■ **Problem to solve**
Throughout the material, some lines may have the word "every". Count them and give the number only.

■ **Recorded information**
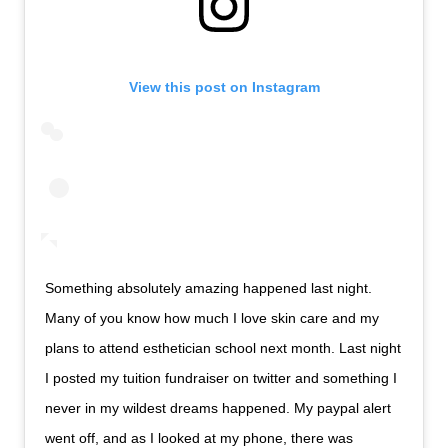
View this post on Instagram
Something absolutely amazing happened last night.
Many of you know how much I love skin care and my
plans to attend esthetician school next month. Last night
I posted my tuition fundraiser on twitter and something I
never in my wildest dreams happened. My paypal alert
went off, and as I looked at my phone, there was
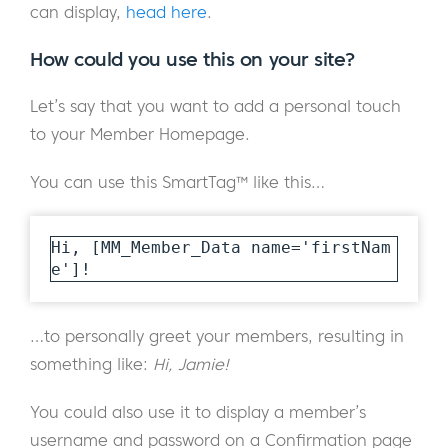
can display,
head here
.
How could you use this on your site?
Let’s say that you want to add a personal touch
to your Member Homepage.
You can use this SmartTag™ like this…
Hi, [MM_Member_Data name='firstNam
e']!
…to personally greet your members, resulting in
something like:
Hi, Jamie!
You could also use it to display a member’s
username and password on a Confirmation page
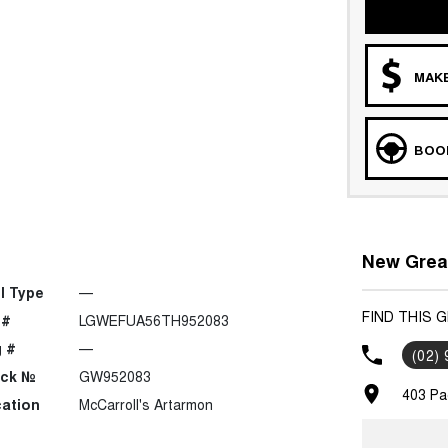
MAKE
BOOK
New Great
l Type
—
FIND THIS 
 #
LGWEFUA56TH952083
 #
—
(02)
ock №
GW952083
403 Pa
ation
McCarroll's Artarmon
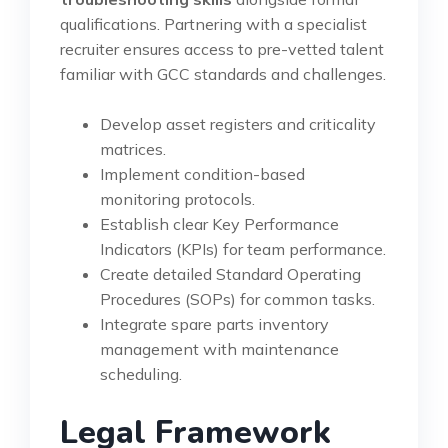
qualifications. Partnering with a specialist
recruiter ensures access to pre-vetted talent
familiar with GCC standards and challenges.
Develop asset registers and criticality
matrices.
Implement condition-based
monitoring protocols.
Establish clear Key Performance
Indicators (KPIs) for team performance.
Create detailed Standard Operating
Procedures (SOPs) for common tasks.
Integrate spare parts inventory
management with maintenance
scheduling.
Legal Framework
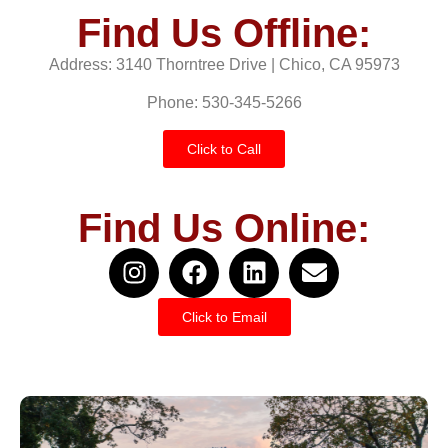
Find Us Offline:
Address: 3140 Thorntree Drive | Chico, CA 95973
Phone: 530-345-5266
Click to Call
Find Us Online:
Click to Email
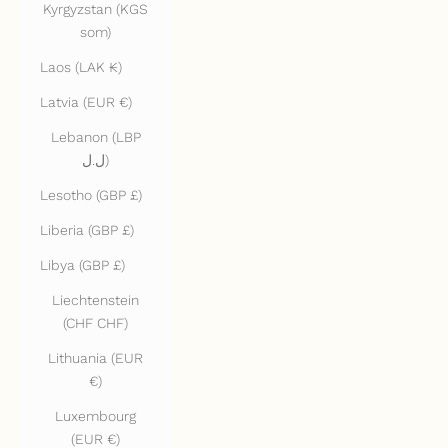
Kyrgyzstan (KGS
som)
Laos (LAK ₭)
Latvia (EUR €)
Lebanon (LBP
ل.ل)
Lesotho (GBP £)
Liberia (GBP £)
Libya (GBP £)
Liechtenstein
(CHF CHF)
Lithuania (EUR
€)
Luxembourg
(EUR €)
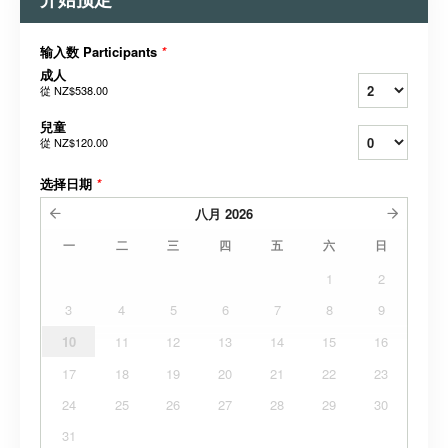
输入数 Participants
*
成人
從
NZ$538.00
兒童
從
NZ$120.00
选择日期
*
八月
2026
一
二
三
四
五
六
日
1
2
3
4
5
6
7
8
9
10
11
12
13
14
15
16
17
18
19
20
21
22
23
24
25
26
27
28
29
30
31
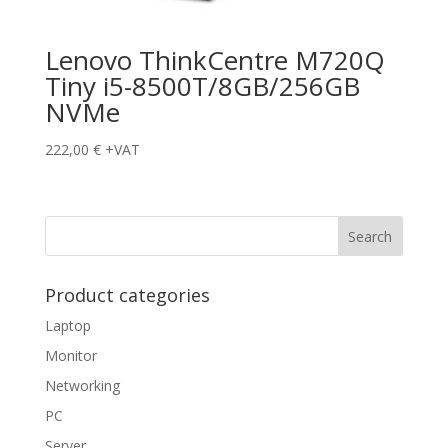
Lenovo ThinkCentre M720Q
Tiny i5-8500T/8GB/256GB
NVMe
222,00
€
+VAT
Product categories
Laptop
Monitor
Networking
PC
Server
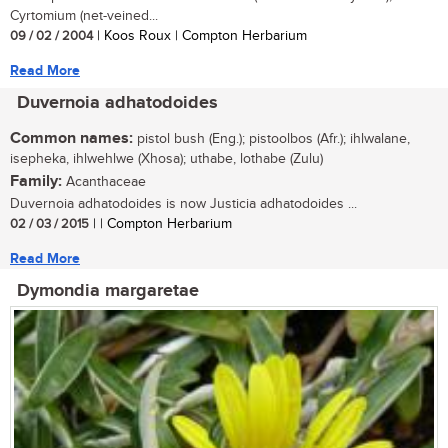
Cyrtomium (net-veined...
09 / 02 / 2004
| Koos Roux | Compton Herbarium
Read More
Duvernoia adhatodoides
Common names:
pistol bush (Eng.); pistoolbos (Afr.); ihlwalane,
isepheka, ihlwehlwe (Xhosa); uthabe, lothabe (Zulu)
Family:
Acanthaceae
Duvernoia adhatodoides is now Justicia adhatodoides ...
02 / 03 / 2015
| | Compton Herbarium
Read More
Dymondia margaretae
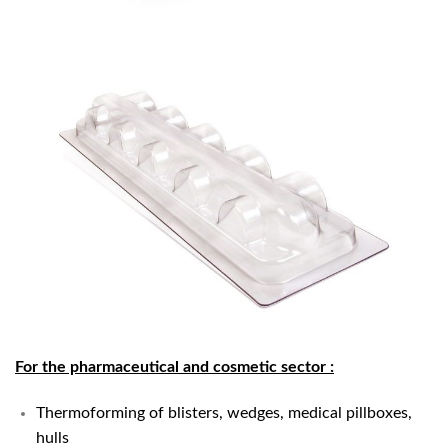
For the pharmaceutical and cosmetic sector
:
Thermoforming of blisters, wedges, medical pillboxes,
hulls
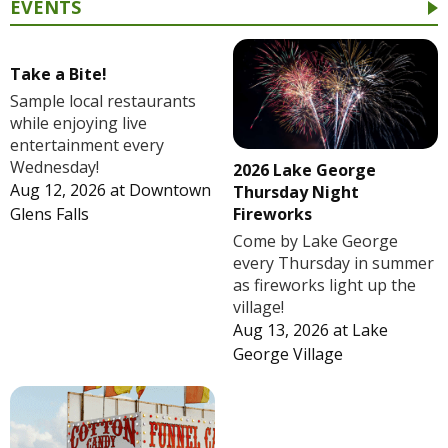
EVENTS
Take a Bite!
Sample local restaurants
while enjoying live
entertainment every
Wednesday!
2026 Lake George
Aug 12, 2026
at
Downtown
Thursday Night
Fireworks
Glens Falls
Come by Lake George
every Thursday in summer
as fireworks light up the
village!
Aug 13, 2026
at
Lake
George Village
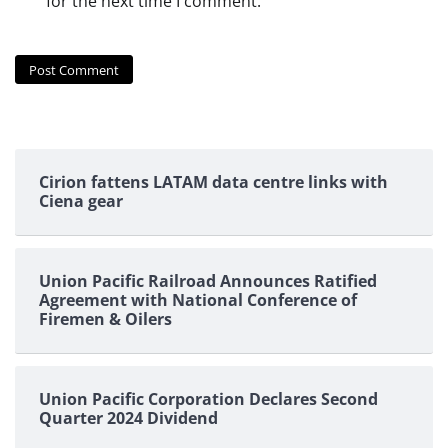
for the next time I comment.
Cirion fattens LATAM data centre links with
Ciena gear
Union Pacific Railroad Announces Ratified
Agreement with National Conference of
Firemen & Oilers
Union Pacific Corporation Declares Second
Quarter 2024 Dividend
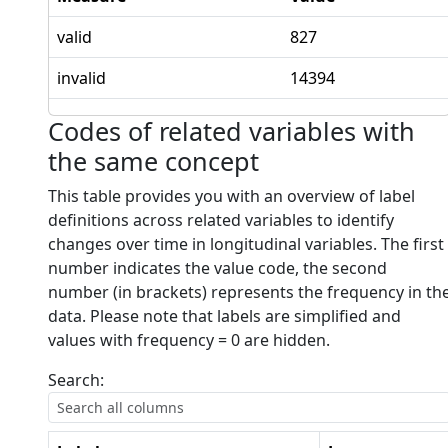
valid
827
invalid
14394
Codes of related variables with
the same concept
This table provides you with an overview of label
definitions across related variables to identify
changes over time in longitudinal variables. The first
number indicates the value code, the second
number (in brackets) represents the frequency in th
data. Please note that labels are simplified and
values with frequency = 0 are hidden.
Search:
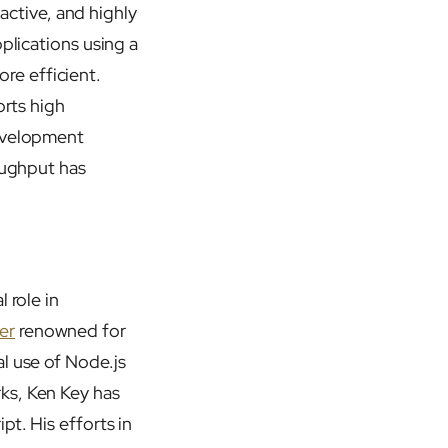
ractive, and highly
plications using a
re efficient.
orts high
development
oughput has
 role in
er
renowned for
l use of Node.js
ks, Ken Key has
pt. His efforts in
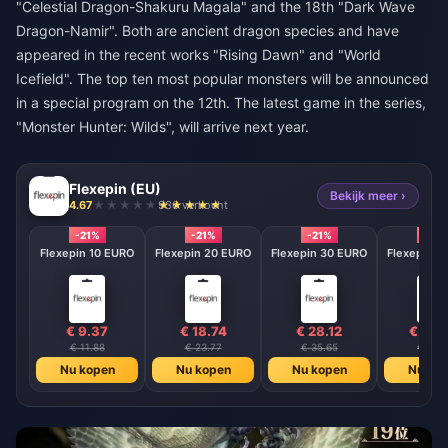
"Celestial Dragon-Shakuru Magala" and the 18th "Dark Wave
Dragon-Namir". Both are ancient dragon species and have
appeared in the recent works "Rising Dawn" and "World
Icefield". The top ten most popular monsters will be announced
in a special program on the 12th. The latest game in the series,
"Monster Hunter: Wilds", will arrive next year.
Flexepin (EU)
Bekijk meer ›
4.67
936 verkocht
-21%
-21%
-21%
-21%
Flexepin 10 EURO
Flexepin 20 EURO
Flexepin 30 EURO
Flexepin 5
€ 9.37
€ 18.74
€ 28.12
€ 46.
€ 11.88
€ 23.77
€ 35.65
€ 59.4
Nu kopen
Nu kopen
Nu kopen
Nu ko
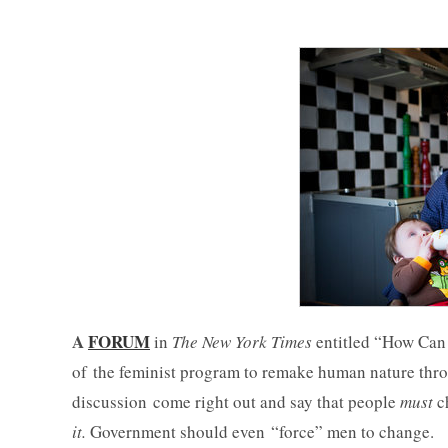
A
FORUM
in
The New York Times
entitled “How Can 
of the feminist program to remake human nature throu
discussion come right out and say that people
must
c
it.
Government should even “force” men to change.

■ **Task solution**
2